Material to process:

►

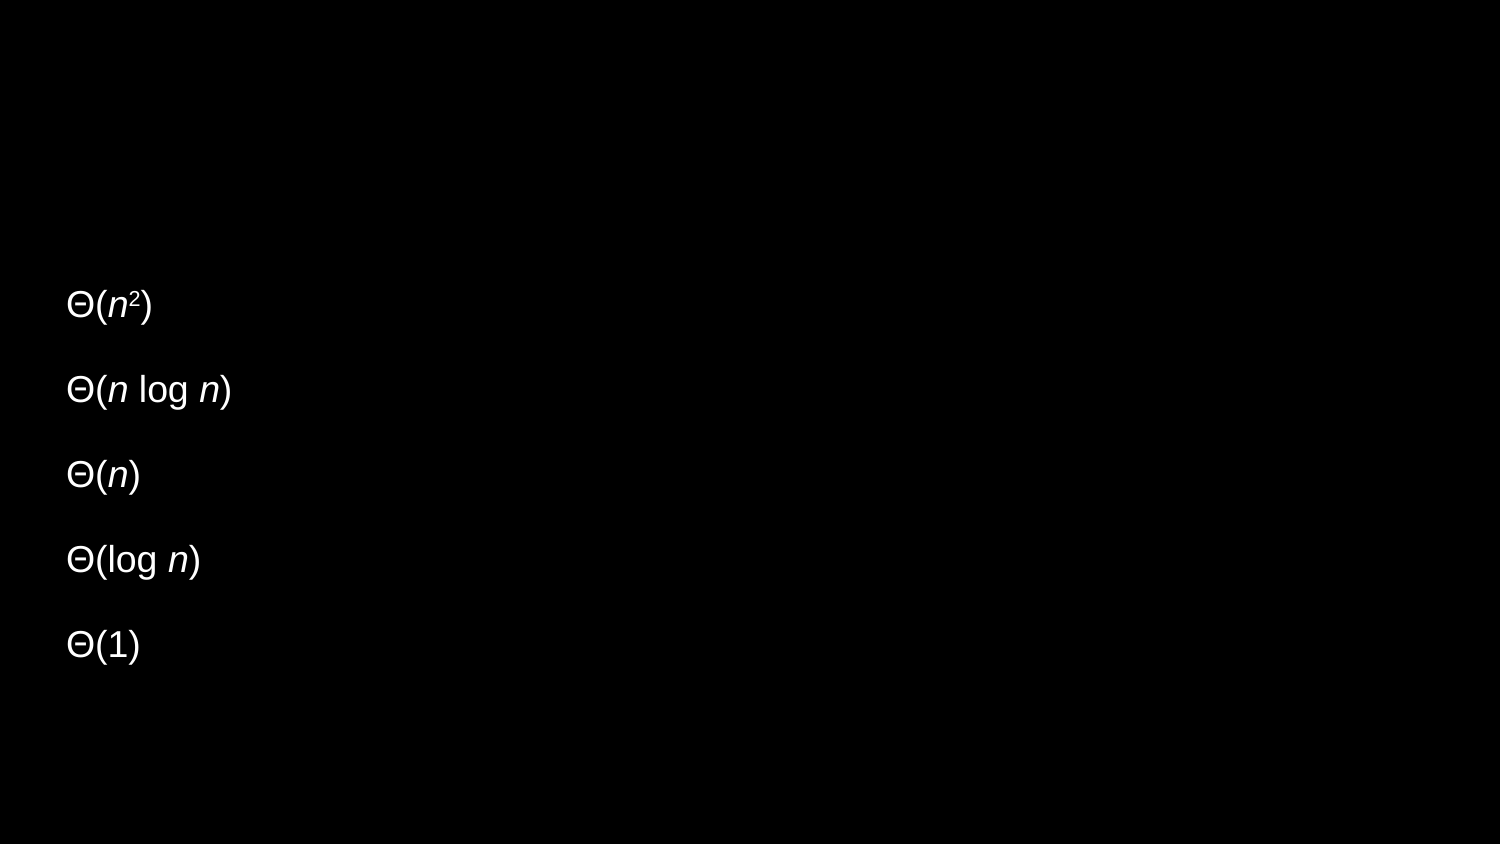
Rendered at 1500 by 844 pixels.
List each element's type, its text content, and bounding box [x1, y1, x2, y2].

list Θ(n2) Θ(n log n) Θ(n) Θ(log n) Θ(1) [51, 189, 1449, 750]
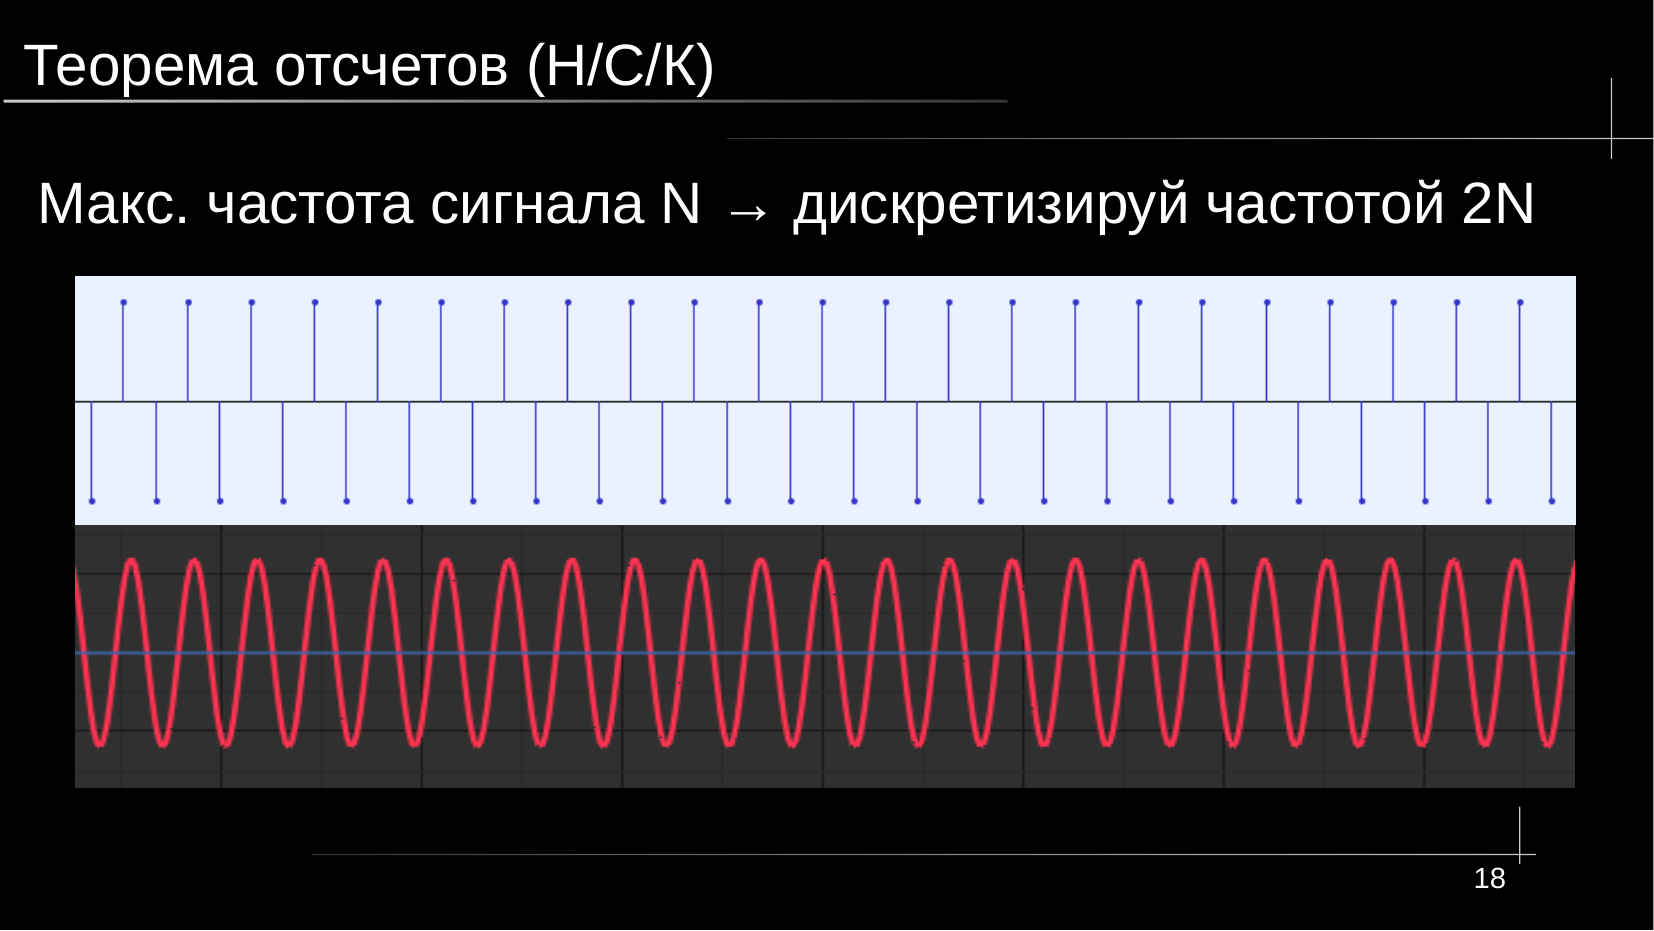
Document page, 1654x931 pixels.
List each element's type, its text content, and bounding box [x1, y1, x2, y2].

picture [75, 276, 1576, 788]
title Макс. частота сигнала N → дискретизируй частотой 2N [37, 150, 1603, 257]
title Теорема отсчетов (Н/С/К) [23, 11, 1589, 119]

◄
►

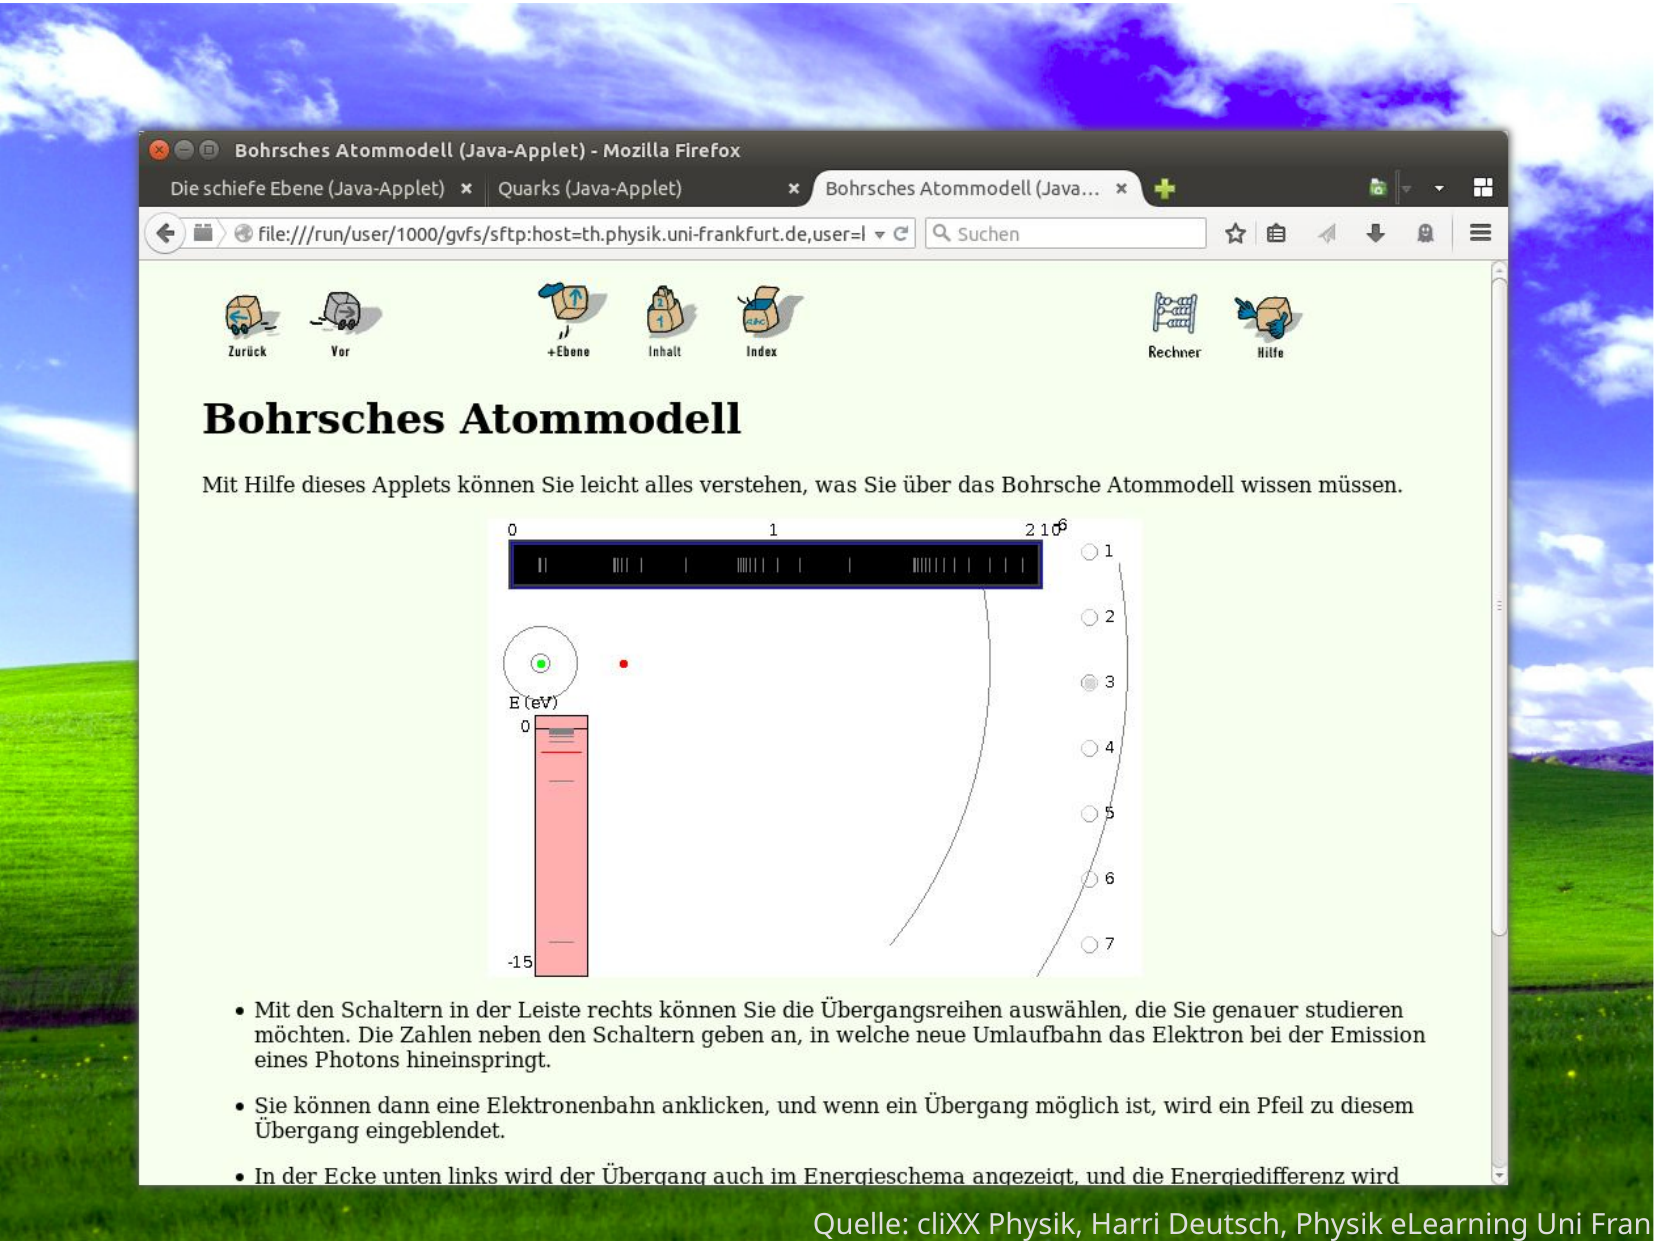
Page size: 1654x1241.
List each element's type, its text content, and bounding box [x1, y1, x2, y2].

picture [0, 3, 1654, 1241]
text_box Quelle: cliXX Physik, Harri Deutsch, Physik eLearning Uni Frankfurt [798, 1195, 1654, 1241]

◄

Task goal: Write out the items starting at the line containing "Page size: 1654x1241." and ending at the line containing "text_box Quelle: cliXX", copying them exactly.

Task response:
Page size: 1654x1241.
List each element's type, its text content, and bounding box [x1, y1, x2, y2].

picture [0, 3, 1654, 1241]
text_box Quelle: cliXX Physik, Harri Deutsch, Physik eLearning Uni Frankfurt [798, 1195, 1654, 1241]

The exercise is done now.